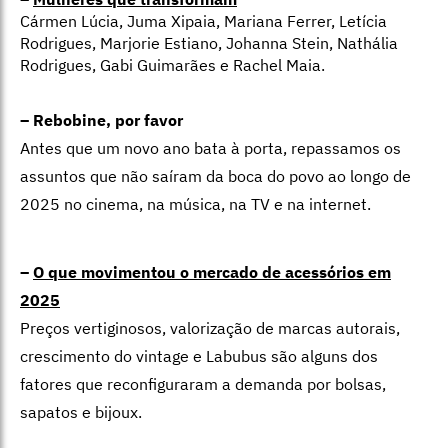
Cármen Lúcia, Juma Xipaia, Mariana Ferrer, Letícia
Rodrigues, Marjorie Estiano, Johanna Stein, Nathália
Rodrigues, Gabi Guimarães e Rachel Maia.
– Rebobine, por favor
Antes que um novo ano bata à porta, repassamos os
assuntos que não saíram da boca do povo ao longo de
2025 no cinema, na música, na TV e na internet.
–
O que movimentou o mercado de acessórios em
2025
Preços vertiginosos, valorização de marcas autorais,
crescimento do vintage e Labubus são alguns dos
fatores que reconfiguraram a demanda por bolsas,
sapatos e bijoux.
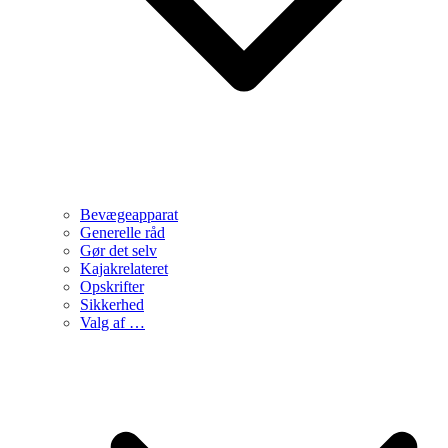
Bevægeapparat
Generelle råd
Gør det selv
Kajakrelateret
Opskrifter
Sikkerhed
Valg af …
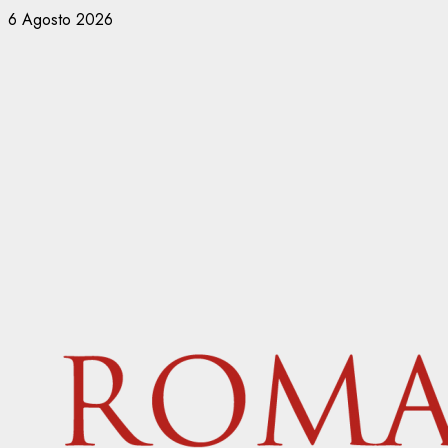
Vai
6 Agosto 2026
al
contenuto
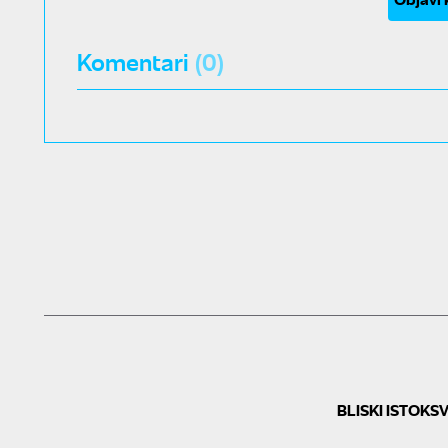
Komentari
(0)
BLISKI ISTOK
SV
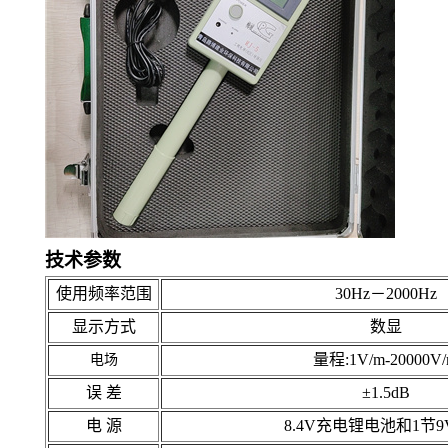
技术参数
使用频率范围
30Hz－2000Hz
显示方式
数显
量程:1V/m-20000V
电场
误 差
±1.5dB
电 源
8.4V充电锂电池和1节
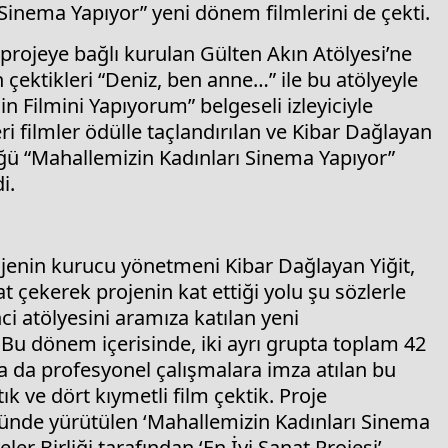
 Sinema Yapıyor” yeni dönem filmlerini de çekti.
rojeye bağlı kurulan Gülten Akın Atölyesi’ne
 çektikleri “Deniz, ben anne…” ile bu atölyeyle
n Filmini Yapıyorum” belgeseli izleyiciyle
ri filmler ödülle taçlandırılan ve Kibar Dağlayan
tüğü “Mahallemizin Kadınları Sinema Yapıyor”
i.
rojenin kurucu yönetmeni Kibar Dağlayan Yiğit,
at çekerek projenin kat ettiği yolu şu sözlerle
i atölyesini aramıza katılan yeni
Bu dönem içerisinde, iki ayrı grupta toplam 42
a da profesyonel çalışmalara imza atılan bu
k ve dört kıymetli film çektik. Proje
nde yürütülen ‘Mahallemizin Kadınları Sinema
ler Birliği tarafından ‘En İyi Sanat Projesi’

☆ ☆ ☆ ☆ ☆

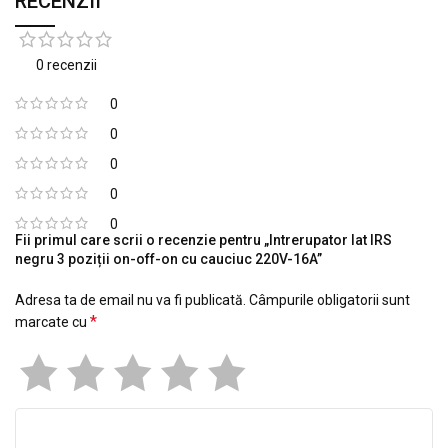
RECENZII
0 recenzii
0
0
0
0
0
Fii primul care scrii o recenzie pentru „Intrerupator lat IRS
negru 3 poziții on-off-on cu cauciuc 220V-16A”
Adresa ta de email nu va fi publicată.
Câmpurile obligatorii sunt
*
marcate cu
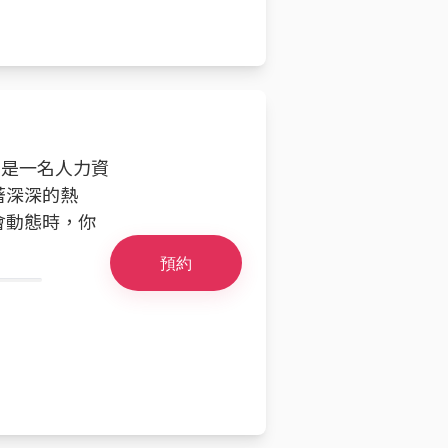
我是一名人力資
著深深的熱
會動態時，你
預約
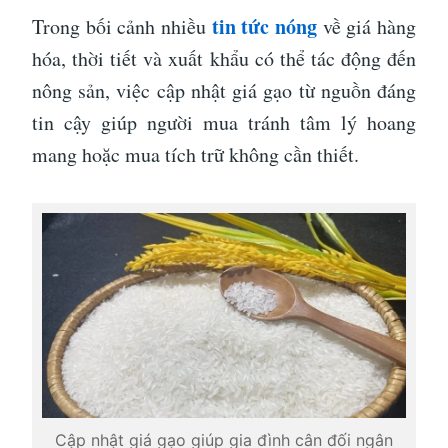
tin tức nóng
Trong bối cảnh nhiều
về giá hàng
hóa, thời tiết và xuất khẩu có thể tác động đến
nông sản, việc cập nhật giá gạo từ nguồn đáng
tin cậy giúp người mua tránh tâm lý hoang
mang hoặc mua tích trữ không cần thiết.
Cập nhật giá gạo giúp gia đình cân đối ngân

☆ ☆ ☆ ☆ ☆

* **WHAT YOU ARE ASKED TO DO**:
Reproduce every line from the entries that holds the word "yeni".

* **TASK SOLUTION**:
 Sinema Yapıyor” yeni dönem filmlerini de çekti.
i atölyesini aramıza katılan yeni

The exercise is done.